What happened: Prime Ministers Boris Johnson and Naftali Bennett spoke yesterday about the ongoing talks on the Iran nuclear deal in Vienna.
- Prime Minister Johnson said: “The UK wants to see the negotiations in Vienna lead to full restoration of the JCPOA, but that we need Iran to engage in good faith. The diplomatic door is open, but time is running out to reach an agreement.”
- They also discussed progress in the fight against coronavirus, the booster vaccinations in both countries, as well as efforts to reopen international travel.
- According to the Israeli Prime Minister’s Office, the pair discussed “the importance of continued bilateral coordination in order to achieve common goals”.
- Earlier this week Foreign Minister Lapid also related to the resumption of the talks in Vienna. He said, “Israel isn’t automatically opposed to every agreement with Iran, just to an agreement that isn’t good.”
- Lapid noted that Israel has been holding consultations with the US and the other world powers to influence the wording of the agreement. Lapid said: “We are sitting at the table with the world powers and are holding discussions about what a good agreement would be. The world is attentive to the Israeli position. We are currently engaged in trench warfare to secure small achievements to improve the agreement.”
Context: The UK and Israel have recently enhanced their ties. Prime Minister Johnson has forged a close relationship with Bennett, complimenting his pre-existing ties to Lapid.
- At the end of November Lapid visited London and signed an MOU reflecting a new ten-year commitment for the UK and Israel to work more closely on cyber, technology, trade and defence.
- The agreement notes “the importance of joint cooperation in the fields of defence and security as part of the UK-Israel partnership, the UK and Israel will continue their direct and professional bilateral development of the strong defence and security relationship”.
- At the same time, Foreign Secretary Liz Truss and Lapid co-wrote an op-ed in The Telegraph relating to the Iranian nuclear threat.
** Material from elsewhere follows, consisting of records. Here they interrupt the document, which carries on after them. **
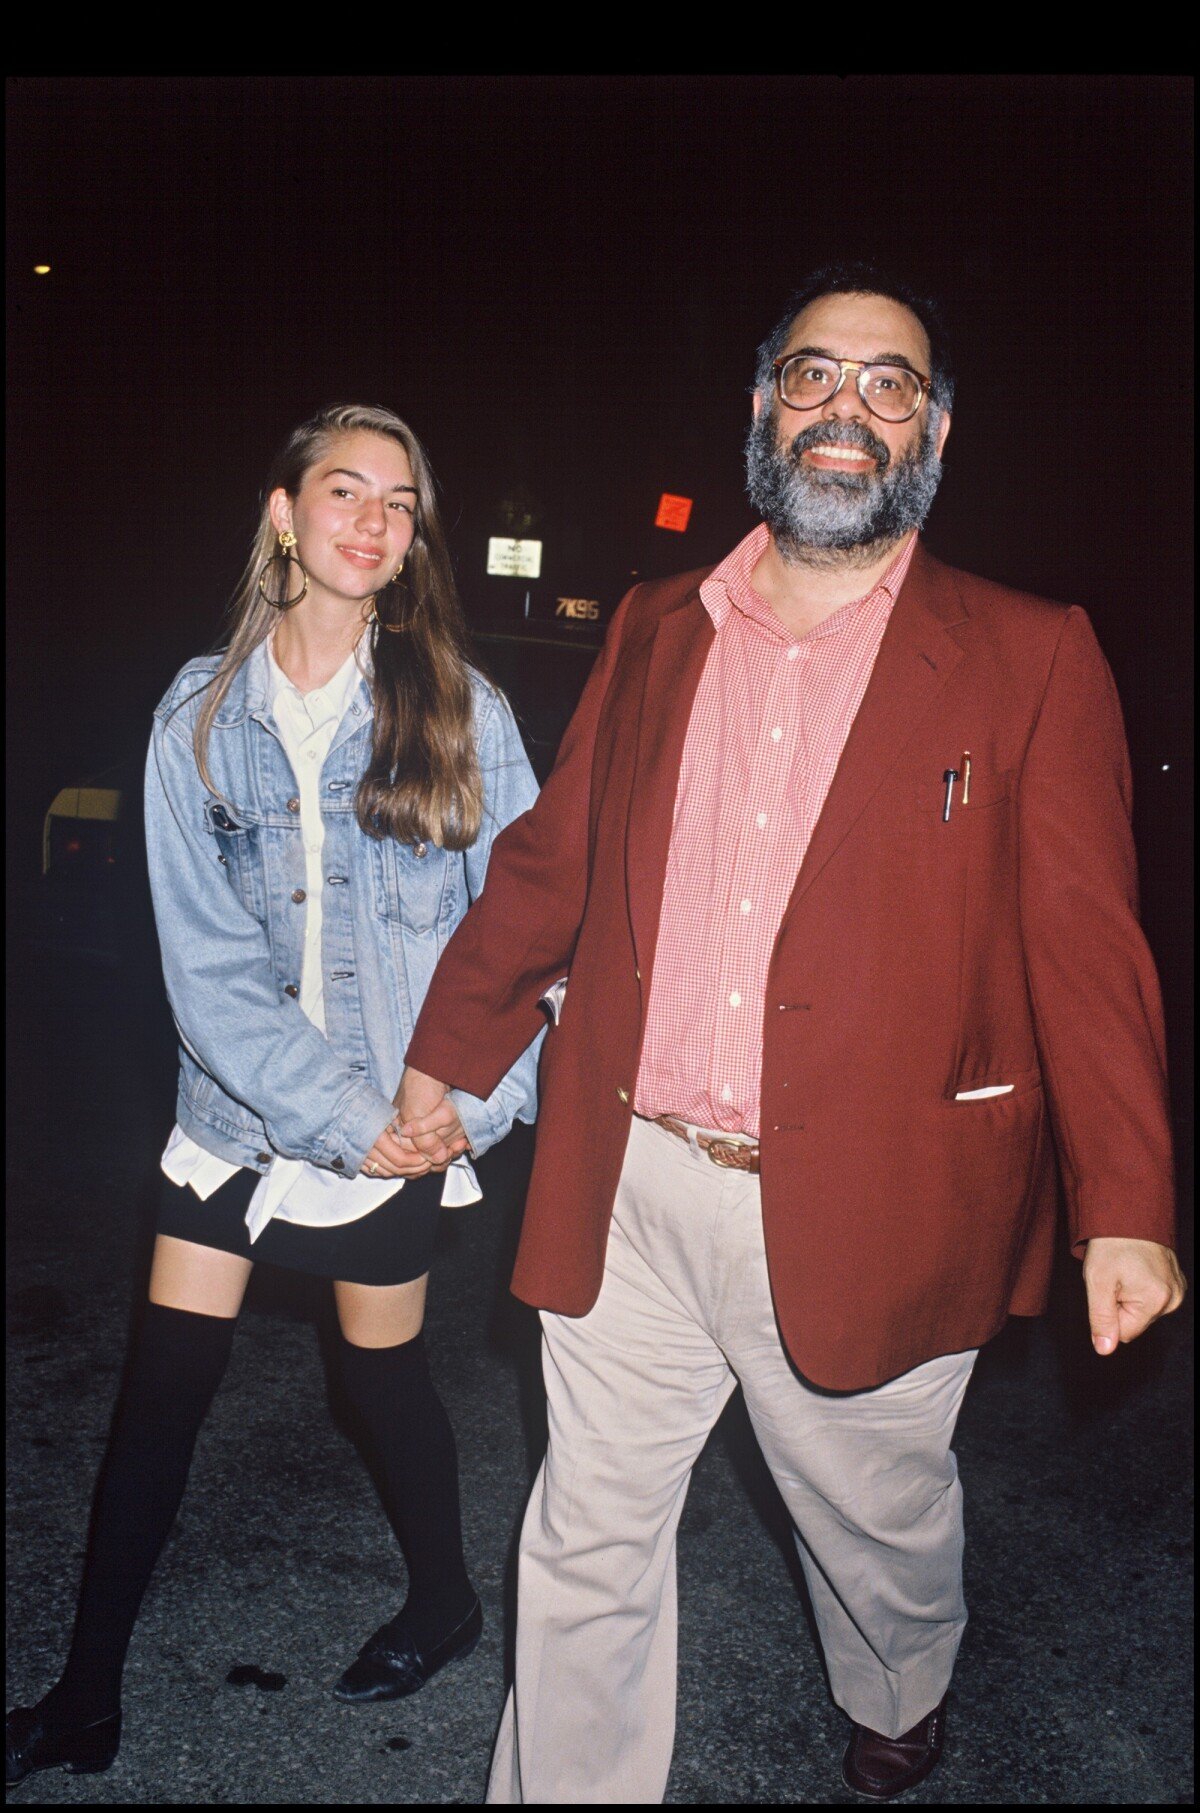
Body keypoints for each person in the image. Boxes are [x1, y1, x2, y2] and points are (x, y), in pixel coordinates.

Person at [393, 266, 1186, 1803]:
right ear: (765, 408)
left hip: (883, 1192)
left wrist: (1129, 1207)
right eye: (815, 375)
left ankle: (903, 1671)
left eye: (890, 385)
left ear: (934, 431)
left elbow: (1087, 949)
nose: (849, 409)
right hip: (628, 1180)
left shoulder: (1031, 653)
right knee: (588, 1529)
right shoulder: (654, 625)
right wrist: (454, 1049)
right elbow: (556, 861)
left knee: (874, 1521)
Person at [5, 404, 539, 1788]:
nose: (373, 520)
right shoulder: (198, 710)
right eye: (344, 490)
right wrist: (336, 1111)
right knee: (161, 1390)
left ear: (416, 537)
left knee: (381, 1382)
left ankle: (445, 1598)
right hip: (240, 1116)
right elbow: (205, 964)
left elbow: (531, 940)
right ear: (284, 514)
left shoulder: (461, 709)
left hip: (403, 1122)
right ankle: (84, 1689)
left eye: (401, 502)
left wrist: (458, 1112)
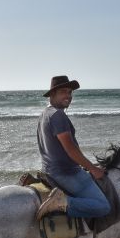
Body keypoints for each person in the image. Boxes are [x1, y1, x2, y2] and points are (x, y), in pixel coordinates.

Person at [36, 75, 110, 220]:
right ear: (52, 94)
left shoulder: (45, 114)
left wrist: (87, 165)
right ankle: (61, 203)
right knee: (103, 206)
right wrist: (93, 169)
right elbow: (71, 150)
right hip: (66, 173)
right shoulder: (58, 115)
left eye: (70, 92)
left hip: (51, 170)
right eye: (63, 91)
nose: (68, 96)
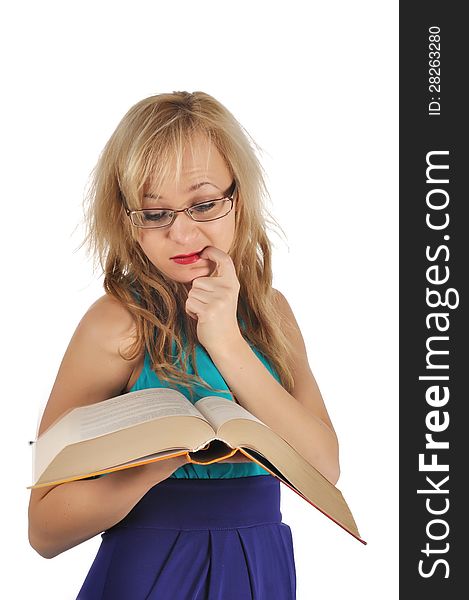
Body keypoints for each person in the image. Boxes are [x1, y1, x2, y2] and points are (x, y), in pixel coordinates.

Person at [28, 91, 340, 599]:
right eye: (155, 213)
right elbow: (43, 529)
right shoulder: (115, 324)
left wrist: (227, 341)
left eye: (203, 203)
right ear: (128, 218)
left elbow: (324, 468)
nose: (183, 232)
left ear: (239, 196)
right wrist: (158, 461)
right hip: (151, 574)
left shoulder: (272, 311)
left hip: (261, 570)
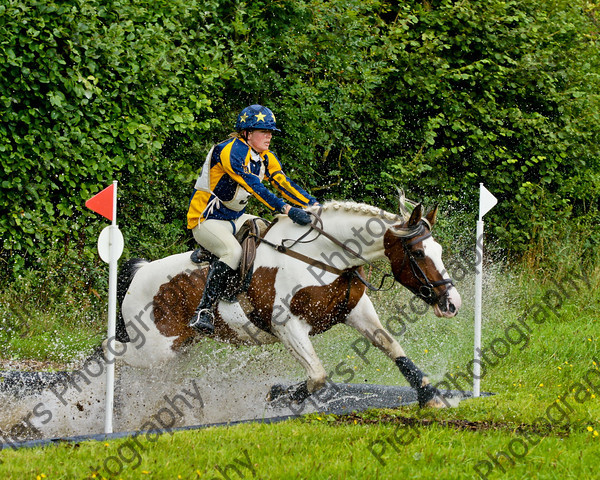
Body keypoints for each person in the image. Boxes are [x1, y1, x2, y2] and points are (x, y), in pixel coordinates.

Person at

The pair wrote: “We will also work night and day to prevent the Iranian regime from ever becoming a nuclear power. The clock is ticking, which heightens the need for close cooperation with our partners and friends to thwart Tehran’s ambitions.”
According to Walla News, the head of IDF Military Intelligence Maj. Gen. Aharon Haliva told the security cabinet meeting on Sunday that Israel would be better off were Iran and the JCPOA signatories to reach an agreement.
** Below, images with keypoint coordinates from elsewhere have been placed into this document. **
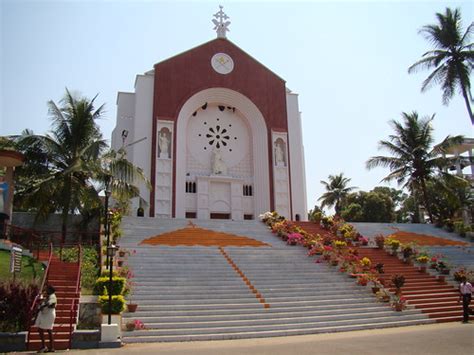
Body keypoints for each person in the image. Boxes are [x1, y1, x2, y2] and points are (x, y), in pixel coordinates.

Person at [35, 285, 57, 352]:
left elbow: (51, 303)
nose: (46, 290)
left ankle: (46, 347)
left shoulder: (52, 296)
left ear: (50, 290)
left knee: (47, 329)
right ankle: (49, 347)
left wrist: (43, 306)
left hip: (49, 314)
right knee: (45, 329)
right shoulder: (48, 296)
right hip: (45, 314)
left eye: (47, 289)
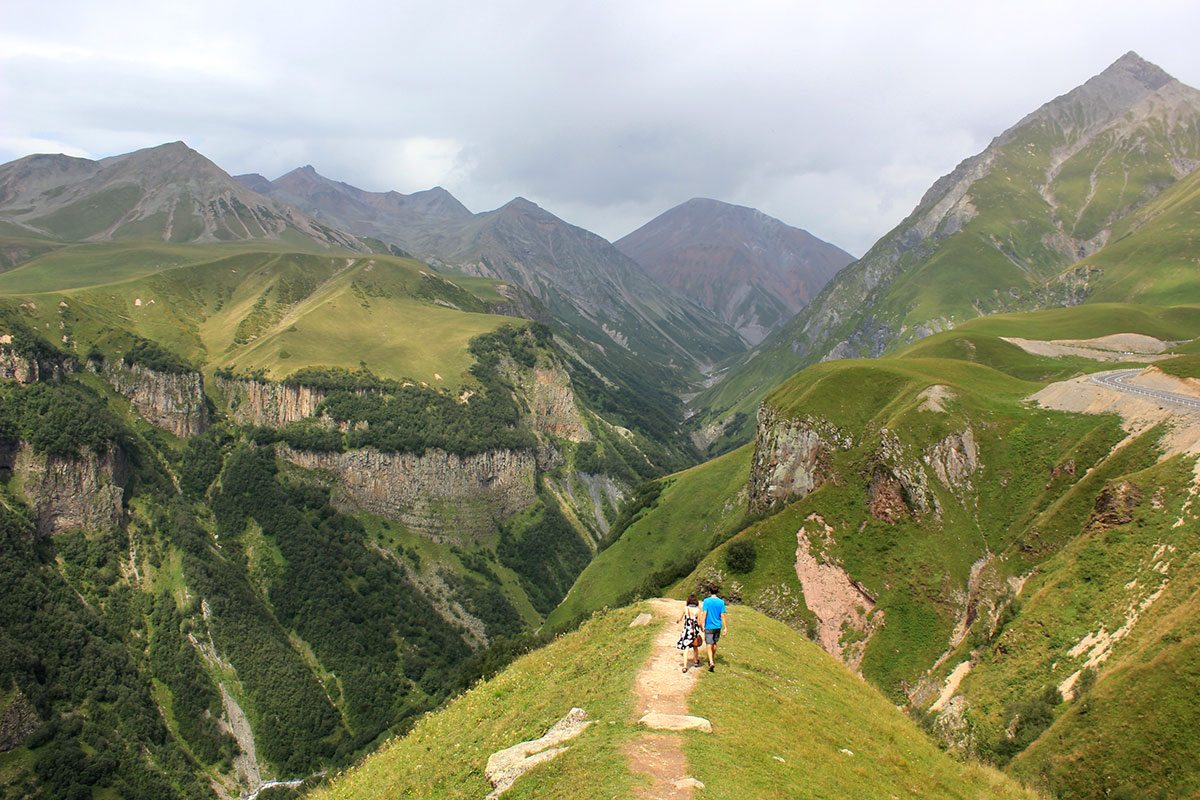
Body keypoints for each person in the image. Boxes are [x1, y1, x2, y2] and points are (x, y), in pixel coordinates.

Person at [699, 588, 727, 672]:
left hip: (709, 625)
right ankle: (712, 659)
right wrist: (725, 627)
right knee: (714, 643)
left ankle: (711, 661)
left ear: (710, 592)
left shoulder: (706, 601)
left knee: (708, 643)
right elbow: (723, 615)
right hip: (717, 626)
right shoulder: (721, 602)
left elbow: (704, 613)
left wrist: (701, 624)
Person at [675, 595, 702, 672]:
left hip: (687, 631)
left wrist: (677, 621)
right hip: (694, 631)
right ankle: (696, 661)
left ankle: (685, 666)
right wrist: (702, 627)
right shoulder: (698, 610)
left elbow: (679, 618)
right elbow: (698, 622)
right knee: (695, 646)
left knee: (686, 648)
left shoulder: (685, 609)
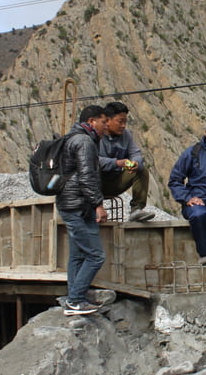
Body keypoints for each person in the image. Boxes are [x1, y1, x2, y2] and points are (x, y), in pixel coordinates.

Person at [56, 105, 109, 315]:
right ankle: (75, 299)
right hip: (77, 205)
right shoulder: (85, 142)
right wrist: (98, 204)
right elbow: (87, 176)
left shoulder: (73, 138)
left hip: (73, 204)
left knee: (77, 255)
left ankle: (73, 298)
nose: (106, 126)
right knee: (96, 255)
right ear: (92, 121)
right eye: (104, 122)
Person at [167, 115, 206, 266]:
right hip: (199, 201)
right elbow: (175, 180)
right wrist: (188, 198)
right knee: (198, 214)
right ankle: (205, 256)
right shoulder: (192, 153)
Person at [98, 101, 154, 222]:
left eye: (125, 122)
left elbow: (136, 153)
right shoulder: (97, 135)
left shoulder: (126, 135)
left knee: (141, 170)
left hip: (114, 181)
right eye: (120, 121)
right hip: (95, 183)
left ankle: (136, 209)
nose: (123, 126)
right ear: (108, 121)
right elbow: (92, 160)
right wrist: (116, 163)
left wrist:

- He said an agreement would increase certainty about the restrictions over their nuclear programme.
- It would also buy time for Israel to better prepare for a potential military strike.
- From the same meeting, Mossad Director David Barnea argued Israel still has time to influence the US over the terms of a deal. He is quoted in Israeli media saying: “It isn’t a lost cause, and it’s worth investing time and effort in dialogue with the Americans about the content of the agreement.”
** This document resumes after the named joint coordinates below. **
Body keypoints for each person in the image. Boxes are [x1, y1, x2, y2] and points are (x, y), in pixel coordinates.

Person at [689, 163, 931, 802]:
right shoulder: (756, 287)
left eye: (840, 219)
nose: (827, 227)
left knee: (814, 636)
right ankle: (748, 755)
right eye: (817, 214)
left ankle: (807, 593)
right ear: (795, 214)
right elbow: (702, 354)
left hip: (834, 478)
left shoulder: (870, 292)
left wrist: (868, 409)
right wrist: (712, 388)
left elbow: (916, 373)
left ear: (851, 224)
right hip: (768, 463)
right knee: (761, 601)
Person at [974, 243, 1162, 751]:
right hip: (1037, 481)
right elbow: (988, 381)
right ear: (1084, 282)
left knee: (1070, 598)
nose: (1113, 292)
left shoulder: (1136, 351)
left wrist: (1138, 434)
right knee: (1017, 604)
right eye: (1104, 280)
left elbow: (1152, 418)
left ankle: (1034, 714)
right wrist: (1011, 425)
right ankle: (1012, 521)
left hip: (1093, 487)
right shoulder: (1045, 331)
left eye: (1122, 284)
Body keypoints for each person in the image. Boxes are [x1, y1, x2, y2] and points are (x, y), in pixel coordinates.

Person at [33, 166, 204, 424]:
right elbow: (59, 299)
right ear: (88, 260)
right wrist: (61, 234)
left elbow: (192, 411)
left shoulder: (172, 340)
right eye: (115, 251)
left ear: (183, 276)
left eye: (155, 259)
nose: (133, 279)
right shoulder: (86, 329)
- Israel has previously expressed concern that a limited deal, referred to as “less for less,” whereby Iran would only freeze the progress made in uranium enrichment (but not give it up) in return for the lifting of sanctions, would allow Iran to bank their progress and receive a huge financial reward.
- Last month the Israelis noted the hardened stance of the Iranians and concluded that the Vienna talks were being used to buy time to make advances in their uranium enrichment.
Looking ahead: The latest Israeli assessment at this point anticipates an agreement with the P5+1 and Iran will be reached in the next month or so.
- Prime Ministers Johnson and Bennett also supported the continued negotiations over a UK-Israel Free Trade Agreement.
- There also confirmed their support for a joint UK-Israel innovation summit in the UK later this year.